第21話 ねじれた感情
『ちょっとアイビー!! どうしてあんなこと勝手に決めたのよっ!?』
英語の授業中であるにもかかわらず、あたしはアイビーに頭の中で話しかけた。
『当然の権利だろ? あいつらどうせ、おまえに無理やりふでばこ買わされたとかって親に泣きつくのは目に見えてるよな? だから、こういう結論に達した。なんならヤヨイも呼んだ方が一方的にならなくていい』
ああもう、どうしてそう極端に考えるかなぁ? ママだって仕事でいそがしいってのに。
だけど、アイビーの言葉にも一理ある。その辺はやっぱり、大人にたすけてもらわなくちゃダメなやつだ。
あたしはしぶしぶうなずいた。
『まったく。いつのまにか親衛隊なんてできてるし、王子キャラが定着しつつあるし。これ以上目立つことはしないでよ? あたし、もう巻き込まれたくない』
たった一日でこの変化だもん。これ以上なにかあったら、あたしの心が壊れちゃうよ。
『それより、黒羽根の天使は見つかったの?』
ゆうべの夢の中に出てきた子の面影を思い出すと、ぶるっと身震いした。
たぶんおなじ年くらいの子だと思うけれど、おなじ学校に通っているとはかぎらない。
『それなんだけどな。守護天使はそっちこっちに見えるんだが、黒羽根の天使なんてどこにもいなかった。どっちにしても目立つ羽根だ。どうにかして、身分を偽っている可能性もあるな』
身分を偽る、すなわち人間のふりをしているということだろう。
あたしもおなじだ。さっきは少しだけ谷川先生に十字架のネックレスを渡したから、羽根と輪っかは見える人にしか見えないだろうけれど、あたしも天使なんだってことを、わすれないようにしなくちゃいけない。

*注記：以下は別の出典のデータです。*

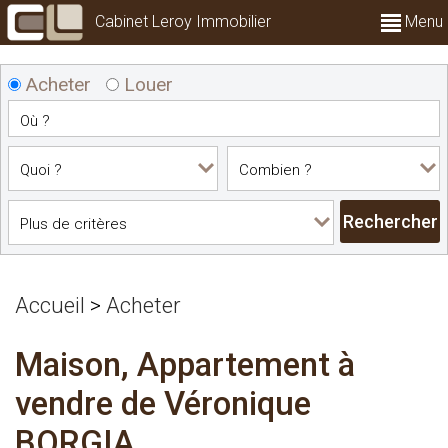
Cabinet Leroy Immobilier
Menu
Acheter
Louer
Accueil
>
Acheter
Maison, Appartement à
vendre de Véronique
BORGIA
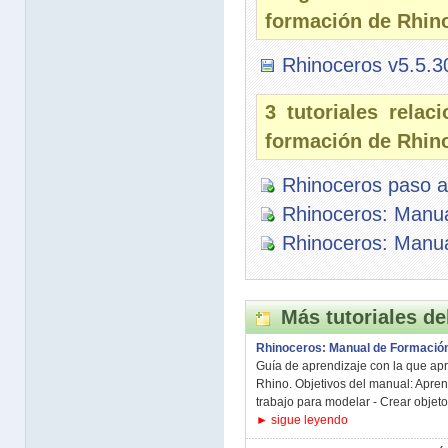
formación de Rhin
Rhinoceros v5.5.3
3 tutoriales rela
formación de Rhin
Rhinoceros paso 
Rhinoceros: Manua
Rhinoceros: Manua
Más tutoriales de
Rhinoceros: Manual de Formación
Guía de aprendizaje con la que ap
Rhino. Objetivos del manual: Apren
trabajo para modelar - Crear objetos
► sigue leyendo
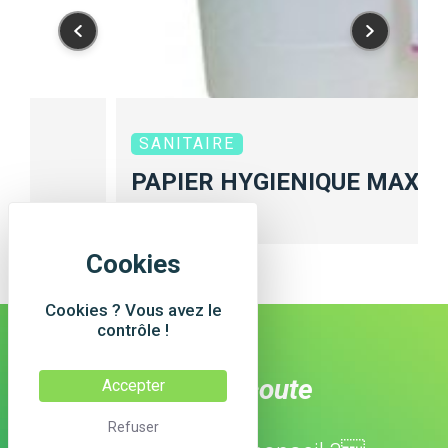
SANITAIRE
PAPIER HYGIENIQUE MAXI 
Cookies ? Vous avez le
contrôle !
À votre écoute
Accepter
Refuser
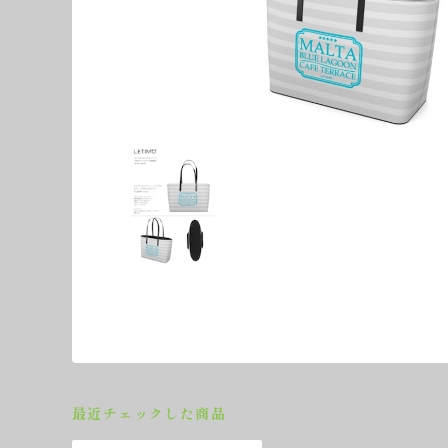
最近チェックした商品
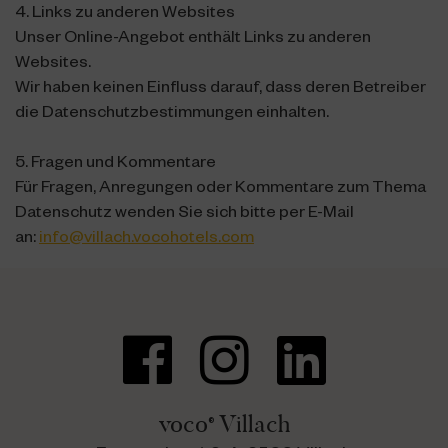
4. Links zu anderen Websites
Unser Online-Angebot enthält Links zu anderen
Websites.
Wir haben keinen Einfluss darauf, dass deren Betreiber
die Datenschutzbestimmungen einhalten.
5. Fragen und Kommentare
Für Fragen, Anregungen oder Kommentare zum Thema
Datenschutz wenden Sie sich bitte per E-Mail
an:
info@villach.vocohotels.com
voco
Villach
®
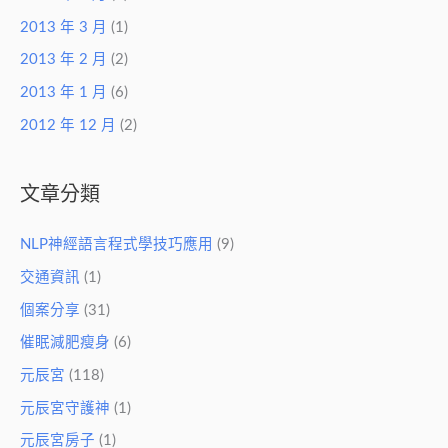
2013 年 3 月
(1)
2013 年 2 月
(2)
2013 年 1 月
(6)
2012 年 12 月
(2)
文章分類
NLP神經語言程式學技巧應用
(9)
交通資訊
(1)
個案分享
(31)
催眠減肥瘦身
(6)
元辰宮
(118)
元辰宮守護神
(1)
元辰宮房子
(1)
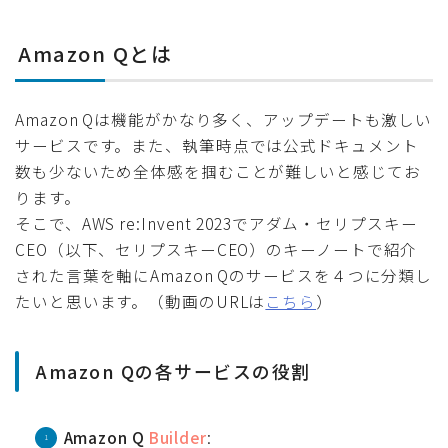
Amazon Qとは
Amazon Qは機能がかなり多く、アップデートも激しい
サービスです。また、執筆時点では公式ドキュメント
数も少ないため全体感を掴むことが難しいと感じてお
ります。
そこで、AWS re:Invent 2023でアダム・セリプスキー
CEO（以下、セリプスキーCEO）のキーノートで紹介
された言葉を軸にAmazon Qのサービスを４つに分類し
たいと思います。（動画のURLは
こちら
）
Amazon Qの各サービスの役割
Amazon Q
Builder
:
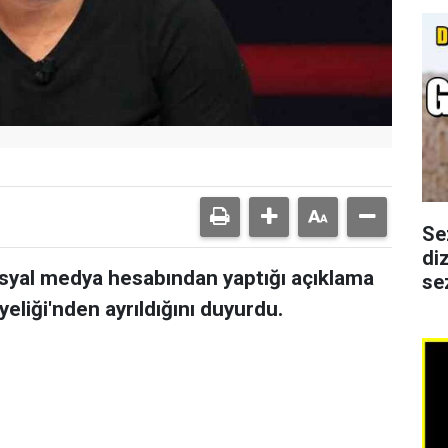
Se
di
sosyal medya hesabından yaptığı açıklama
se
eliği'nden ayrıldığını duyurdu.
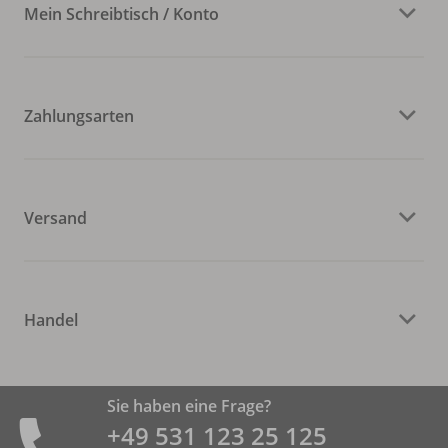
Mein Schreibtisch / Konto
Zahlungsarten
Versand
Handel
Sie haben eine Frage?
+49 531 ­123 25 125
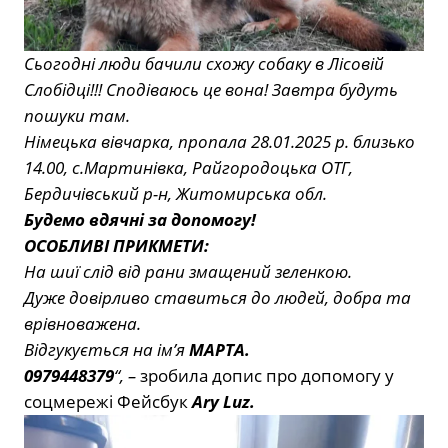
Сьогодні люди бачили схожу собаку в Лісовій
Слобідці!!! Сподіваюсь це вона! Завтра будуть
пошуки там.
Німецька вівчарка, пропала 28.01.2025 р. близько
14.00, с.Мартинівка, Райгородоцька ОТГ,
Бердичівський р-н, Житомирська обл.
Будемо вдячні за допомогу!
ОСОБЛИВІ ПРИКМЕТИ:
На
шиї слід від рани змащений зеленкою.
Дуже довірливо ставиться до людей, добра та
врівноважена.
Відгукується на ім’я
МАРТА.
0979448379
“, –
зробила допис про допомогу у
соцмережі Фейсбук
Ary Luz.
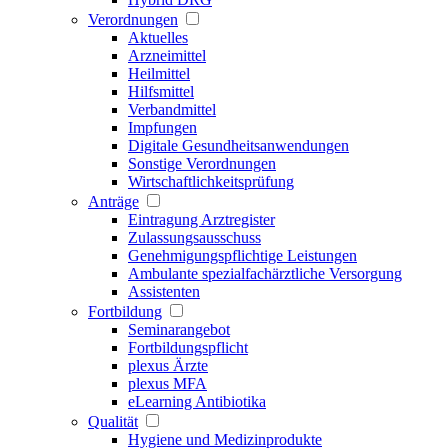
Verordnungen
Aktuelles
Arzneimittel
Heilmittel
Hilfsmittel
Verbandmittel
Impfungen
Digitale Gesundheitsanwendungen
Sonstige Verordnungen
Wirtschaftlichkeitsprüfung
Anträge
Eintragung Arztregister
Zulassungsausschuss
Genehmigungspflichtige Leistungen
Ambulante spezialfachärztliche Versorgung
Assistenten
Fortbildung
Seminarangebot
Fortbildungspflicht
plexus Ärzte
plexus MFA
eLearning Antibiotika
Qualität
Hygiene und Medizinprodukte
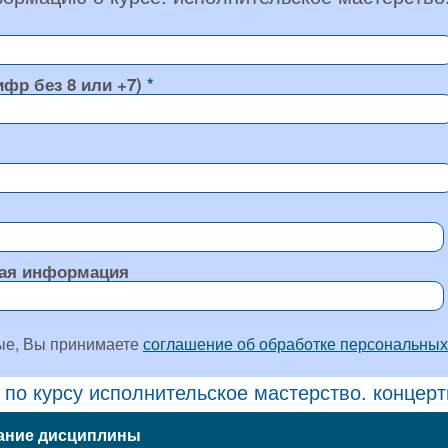
ифр без 8 или +7)
ая информация
ые, Вы принимаете
соглашение об обработке персональных
 по курсу исполнительское мастерство. концер
ание дисциплины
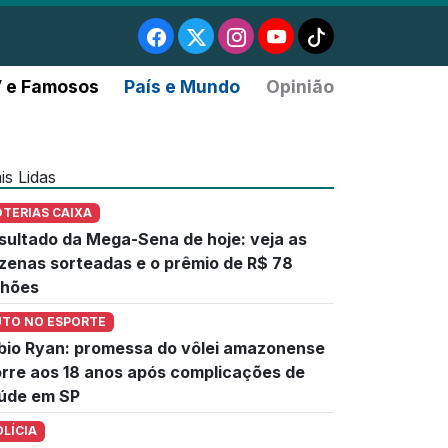
 e Famosos
País e Mundo
Opinião
is Lidas
OTERIAS CAIXA
sultado da Mega-Sena de hoje: veja as
zenas sorteadas e o prêmio de R$ 78
lhões
UTO NO ESPORTE
bio Ryan: promessa do vôlei amazonense
rre aos 18 anos após complicações de
úde em SP
OLÍCIA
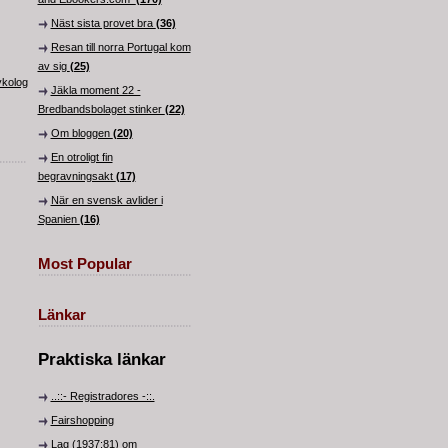
Näst sista provet bra
(36)
Resan till norra Portugal kom
av sig
(25)
ykolog
Jäkla moment 22 -
Bredbandsbolaget stinker
(22)
Om bloggen
(20)
En otroligt fin
begravningsakt
(17)
När en svensk avlider i
Spanien
(16)
Most Popular
Länkar
Praktiska länkar
..::- Registradores -::.
Fairshopping
Lag (1937:81) om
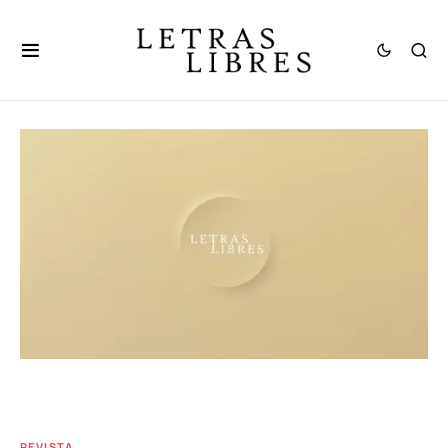
REVISTA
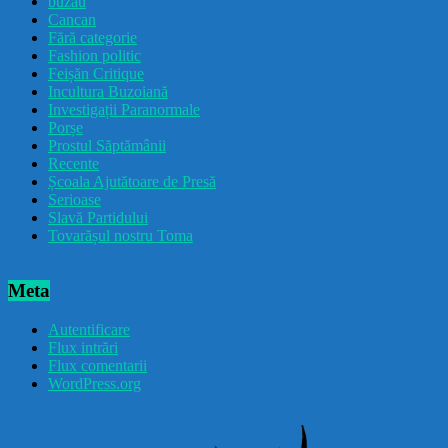
buzau
Cancan
Fără categorie
Fashion politic
Feișăn Critique
Incultura Buzoiană
Investigații Paranormale
Porșe
Prostul Săptămânii
Recente
Școala Ajutătoare de Presă
Serioase
Slavă Partidului
Tovarășul nostru Toma
Meta
Autentificare
Flux intrări
Flux comentarii
WordPress.org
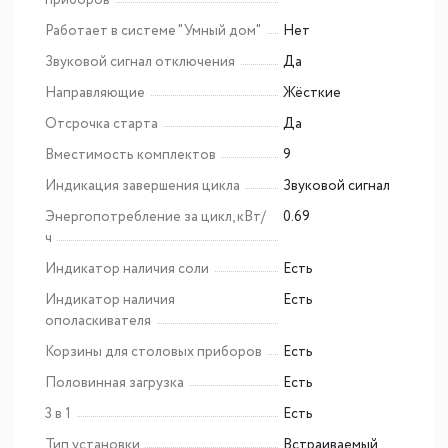
приборов
Работает в системе "Умный дом"
Нет
Звуковой сигнал отключения
Да
Направляющие
Жёсткие
Отсрочка старта
Да
Вместимость комплектов
9
Индикация завершения цикла
Звуковой сигнал
Энергопотребление за цикл, кВт/
0.69
ч
Индикатор наличия соли
Есть
Индикатор наличия
Есть
ополаскивателя
Корзины для столовых приборов
Есть
Половинная загрузка
Есть
3 в 1
Есть
Тип установки
Встраиваемый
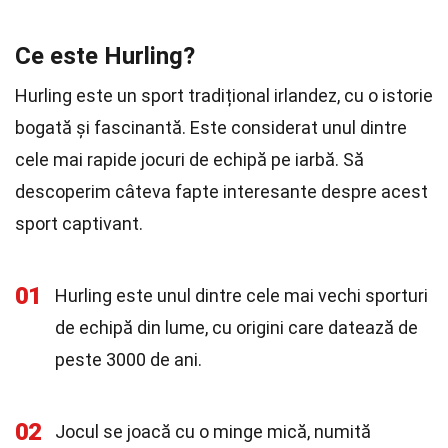
Ce este Hurling?
Hurling este un sport tradițional irlandez, cu o istorie
bogată și fascinantă. Este considerat unul dintre
cele mai rapide jocuri de echipă pe iarbă. Să
descoperim câteva fapte interesante despre acest
sport captivant.
01
Hurling este unul dintre cele mai vechi sporturi
de echipă din lume, cu origini care datează de
peste 3000 de ani.
02
Jocul se joacă cu o minge mică, numită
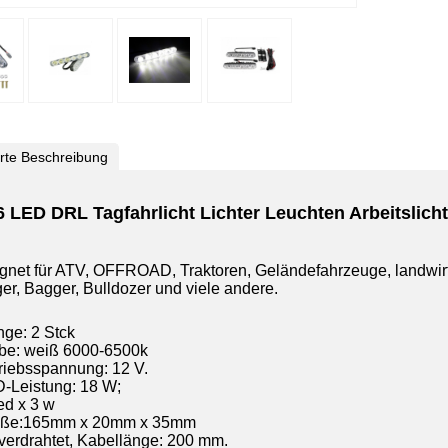
ierte Beschreibung
 6 LED DRL Tagfahrlicht Lichter Leuchten Arbeitslic
gnet für ATV, OFFROAD, Traktoren, Geländefahrzeuge, landwir
er, Bagger, Bulldozer und viele andere.
nge: 2 Stck
rbe: weiß 6000-6500k
triebsspannung: 12 V.
D-Leistung: 18 W;
Led x 3 w
öße:165mm x 20mm x 35mm
rverdrahtet, Kabellänge: 200 mm.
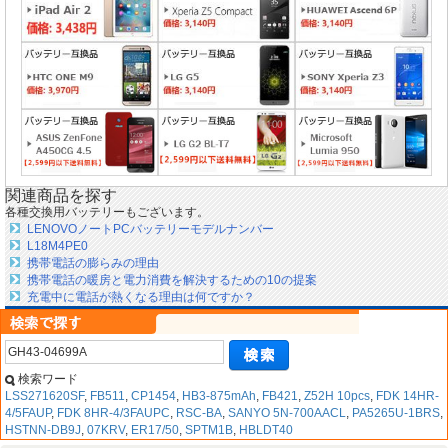
関連商品を探す
各種交換用バッテリーもございます。
LENOVOノートPCバッテリーモデルナンバー
L18M4PE0
携帯電話の膨らみの理由
携帯電話の暖房と電力消費を解決するための10の提案
充電中に電話が熱くなる理由は何ですか？
検索ワード
LSS271620SF
,
FB511
,
CP1454
,
HB3-875mAh
,
FB421
,
Z52H 10pcs
,
FDK 14HR-
4/5FAUP
,
FDK 8HR-4/3FAUPC
,
RSC-BA
,
SANYO 5N-700AACL
,
PA5265U-1BRS
,
HSTNN-DB9J
,
07KRV
,
ER17/50
,
SPTM1B
,
HBLDT40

夢の中とはいえ、黒羽根に変わりつつある天使に顔を見られちゃったんだから。
それに、もしあたしにできることがあるのなら、その子のたすけになりたい。だって、黒羽根の天使は、義理とはいえ、お父さんにひどい扱いを受けていたみたいだから。
『まったく。おまえはおせっかいだな』
アイビーに言われちゃったけど、いいもん。あたし、おせっかいでかまいません。
そんないろんな気持ちのまま、休み時間に突入。例の三人はアイビーに取り入ろうとするけれど、すぐにつめたく突き放されちゃっている。視界に入るなって、さっき言われたことなんてすっかりわすれちゃっているみたい。
そのたびにあたしに強い視線を送ってきた彼女たちだけど、アイビーのとどめの一言、ユイナにいじわるをするということは、親戚であるおれにするのとおなじことだからな、と言われてから、しゅんとなってしまった。
さすがに少しはかわいそうかなとは思ったけれど、こればかりはしょうがないのかな。